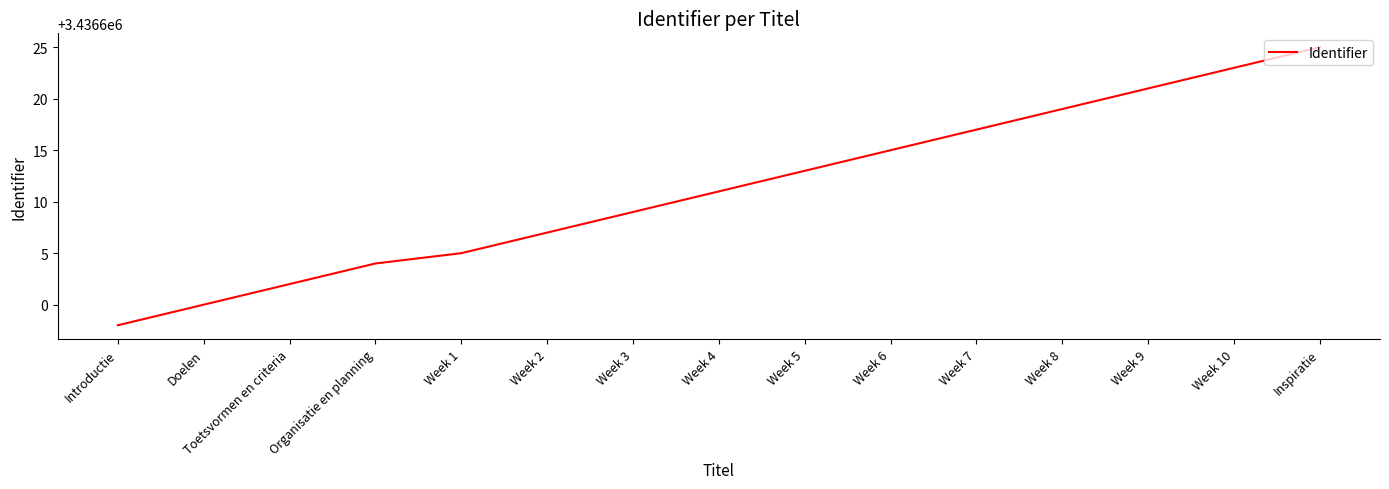

Which has a higher value, Doelen or Week 2?

Week 2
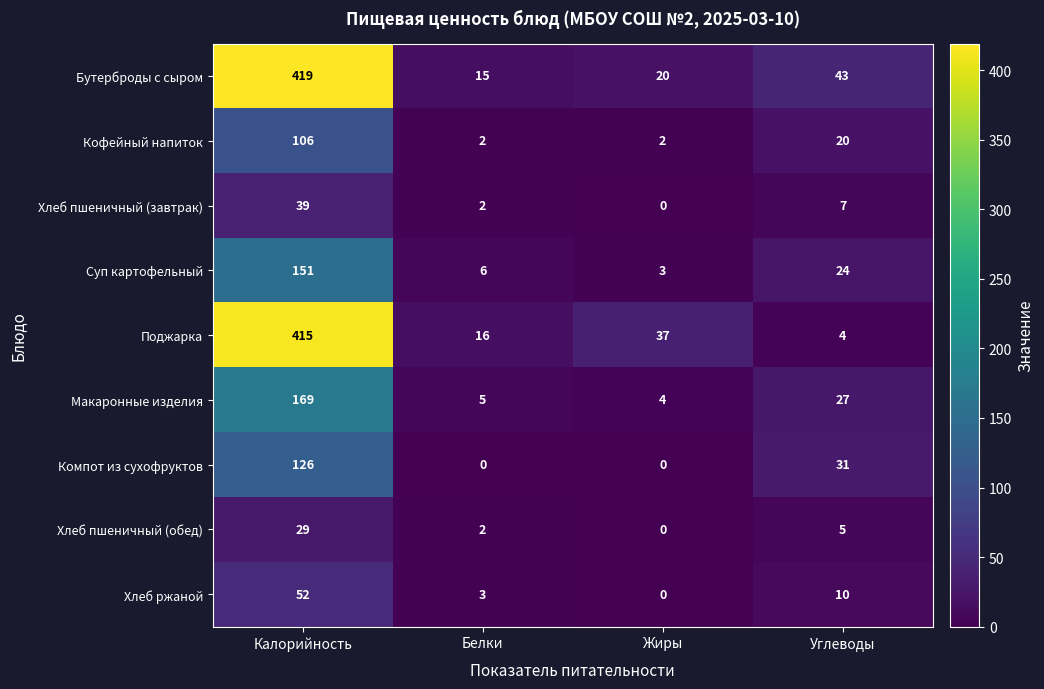

What is the difference between the highest and lowest values at Калорийность?

390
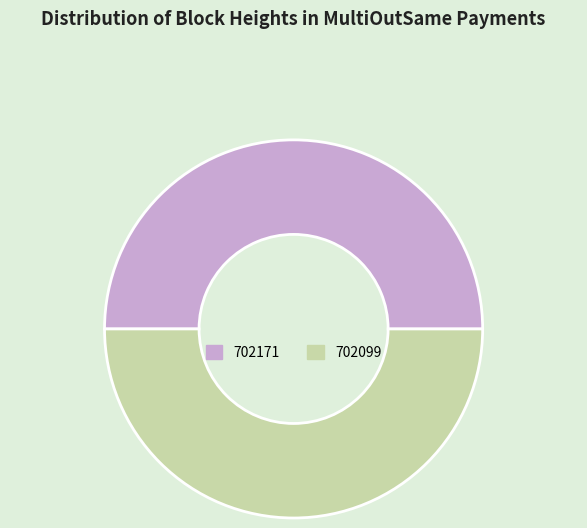

Count the number of slices in the pie.

2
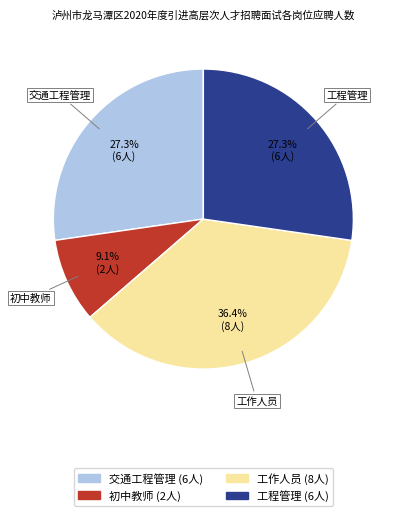

To the nearest percent, what portion does 初中教师 represent?

9%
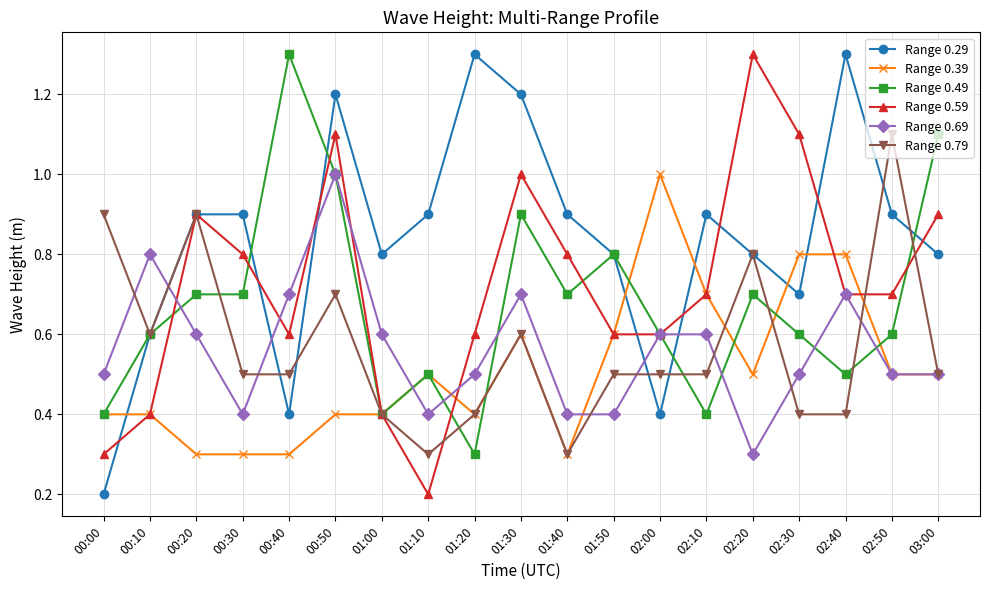

True or false: Range 0.39 and Range 0.29 cross at least once.

True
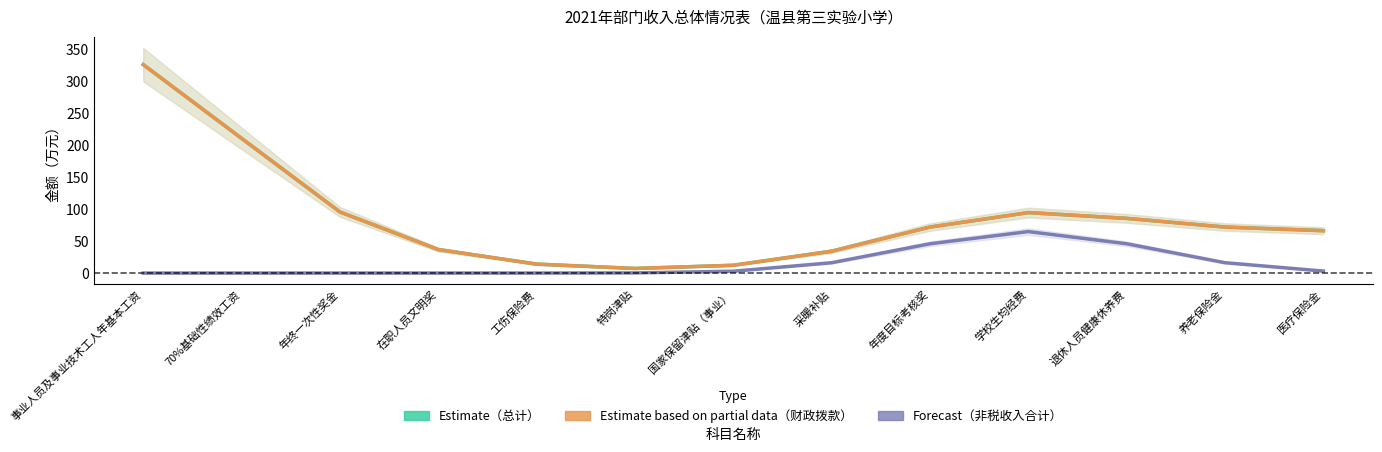

How many distinct data groups are displayed?

3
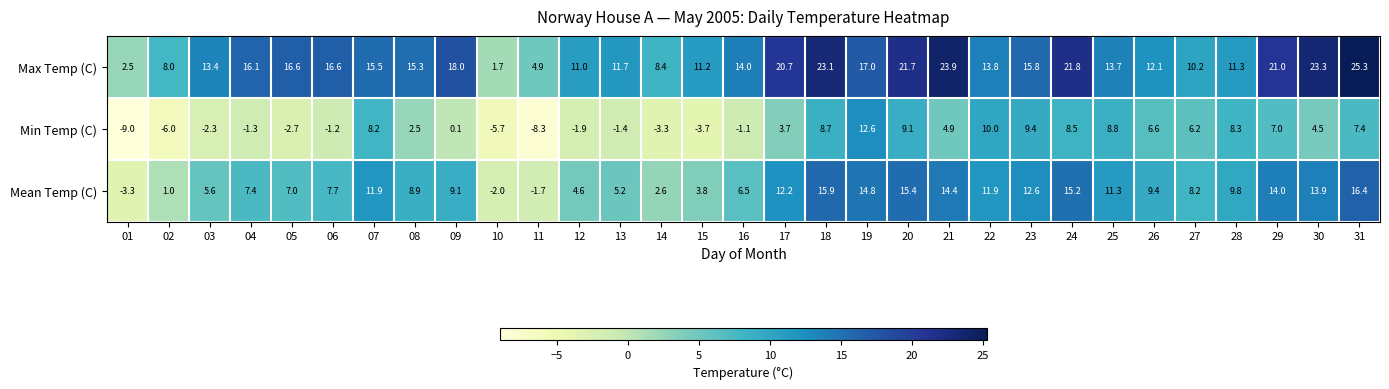

What is the difference between the maximum and minimum values in the Mean Temp (C) series?

19.7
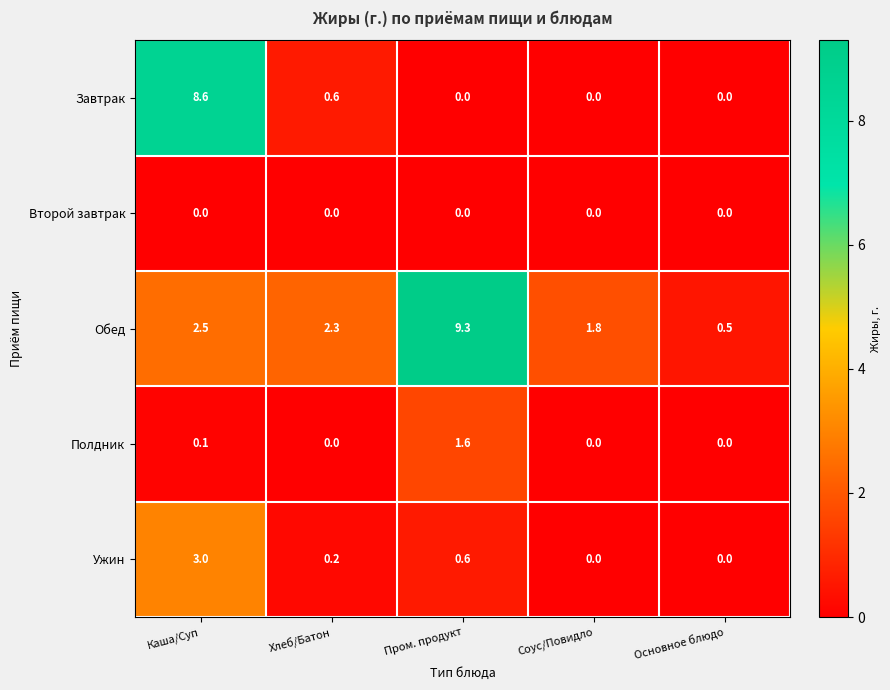

Count the number of data series in this chart.

5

______

Rewrite all of the material above, replacing every occurrence of "difference" with "gap" and keeping everything else unchanged. Omit the pictures from your answer.

Worked solution:
Which has a higher value, Doelen or Week 2?

Week 2

What is the gap between the highest and lowest values at Калорийность?

390

Count the number of slices in the pie.

2

To the nearest percent, what portion does 初中教师 represent?

9%

True or false: Range 0.39 and Range 0.29 cross at least once.

True

How many distinct data groups are displayed?

3

What is the gap between the maximum and minimum values in the Mean Temp (C) series?

19.7

Count the number of data series in this chart.

5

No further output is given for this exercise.